Example interpretation:
“The predictors explained 65% of the variance in exam scores (Adjusted R² = .65), indicating a strong model fit.”

ANOVA Table
The ANOVA table tests whether the overall regression model significantly predicts the outcome variable.

  • If p < .05, the model provides a better fit than a model with no predictors.
  • This indicates that the predictors, taken together, significantly explain variation in the dependent variable.

Coefficients Table
This table shows the contribution of each predictor while controlling for the others.

Interpret:

  • Unstandardized B → expected change in the outcome for a one-unit increase in the predictor
  • Standardized Beta (β) → relative importance of predictors
  • p-value → whether the predictor significantly contributes to the model

Example interpretation:
Study hours \((β = .45, p < .001)\) is the strongest predictor of exam scores, indicating that higher study time is associated with higher scores.
Anxiety \((β = −.30, p = .01)\) is a significant negative predictor, suggesting that higher anxiety is associated with lower performance.

Multicollinearity Diagnostics
Assess whether predictors are excessively correlated.

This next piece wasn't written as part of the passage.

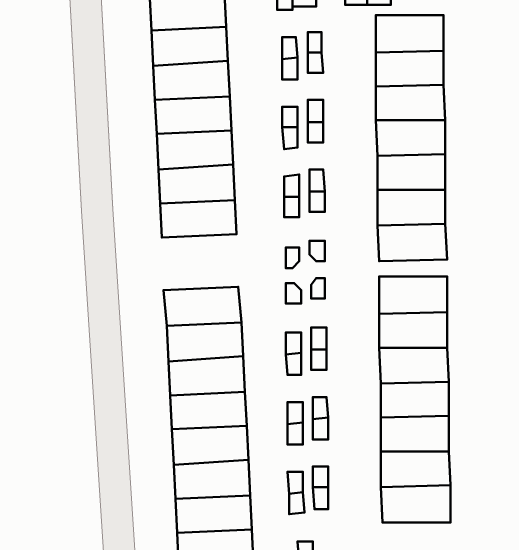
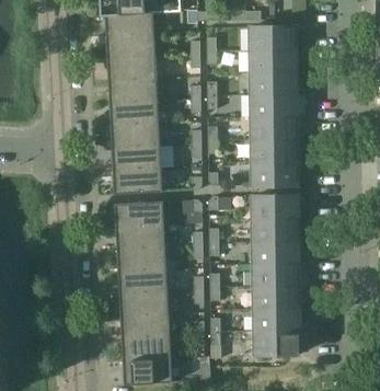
building: none -> [113,168,162,194]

  • Tolerance values below .10 indicate concern
  • VIF values above 10 suggest problematic multicollinearity

If these thresholds are exceeded, consider removing or combining predictors.

Residual Diagnostics
Evaluate whether regression assumptions are satisfied.

  • Normal P–P plot: points should lie close to the diagonal line, indicating normally distributed residuals
  • Residual vs predicted scatterplot: a random rectangular spread suggests linearity and homoscedasticity

A roughly even spread of residuals across predicted values indicates that model assumptions are reasonably met.

10.7 Writing Results (APA-Style)

A multiple regression analysis was conducted to examine whether study hours, attendance, anxiety, and GPA predicted exam scores.

The overall model was statistically significant,
\(F(4, 95) = 28.40, p < .001,\)
and explained 58% of the variance in exam scores (Adjusted \(R^2 = .58\)), indicating a substantial level of predictive accuracy.

Study hours \((β = .42, p < .001)\) and GPA \((β = .35, p < .001)\) were significant positive predictors, suggesting that students who studied more and had higher prior academic performance tended to achieve higher exam scores. Anxiety was a significant negative predictor \((β = −.21, p = .02)\), indicating that higher anxiety levels were associated with lower exam performance. Attendance did not significantly predict exam scores \((p = .18)\) when other variables were controlled.